Richard Nixon: “Now that most of the major witnesses in the Watergate phase of the Senate committee hearings on campaign practices have been heard, the time has come for me to speak out about the charges made and to provide a perspective on the issue for the American people.
For over four months, Watergate has dominated the news media. During the past three months, the three major networks have devoted an average of over 22 hours of television time each week to this subject. The Senate committee has heard over 2 million words of testimony.”

“On May 22, I stated in very specific terms—and I state again to every one of you listening tonight these facts—I had no prior knowledge of the Watergate break-in; I neither took part in nor knew about any of the subsequent coverup activities; I neither authorized nor encouraged subordinates to engage in illegal or improper campaign tactics. That was and that is the simple truth. In all of the millions of words of testimony, there is not the slightest suggestion that I had any knowledge of the planning for the Watergate break-in. As for the coverup, my statement has been challenged by only one of the 35 witnesses who appeared—a witness who offered no evidence beyond his own impressions and whose testimony has been contradicted by every other witness in a position to know the facts.
Tonight, let me explain to you what I did about Watergate after the break-in occurred, so that you can better understand the fact that I also had no knowledge of the so-called coverup.

▶ _PROBLEM_: Copy the Nixon Watergate statement from the words "Tonight, let me" through the words "the so-called coverup.", and swap "Tonight" for "This evening".

▶ _RECORDS SHOWN_:
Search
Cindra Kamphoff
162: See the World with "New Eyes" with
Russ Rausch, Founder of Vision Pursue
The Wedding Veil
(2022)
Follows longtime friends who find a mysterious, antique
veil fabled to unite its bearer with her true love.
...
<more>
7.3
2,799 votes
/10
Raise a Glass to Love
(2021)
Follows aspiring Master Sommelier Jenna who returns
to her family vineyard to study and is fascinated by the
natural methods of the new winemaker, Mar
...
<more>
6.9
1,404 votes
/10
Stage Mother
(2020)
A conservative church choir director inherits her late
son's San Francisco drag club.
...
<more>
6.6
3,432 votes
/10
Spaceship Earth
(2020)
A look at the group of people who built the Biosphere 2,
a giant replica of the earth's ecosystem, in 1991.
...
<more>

▶ _FINISHED EXERCISE_:
This evening, let me explain to you what I did about Watergate after the break-in occurred, so that you can better understand the fact that I also had no knowledge of the so-called coverup.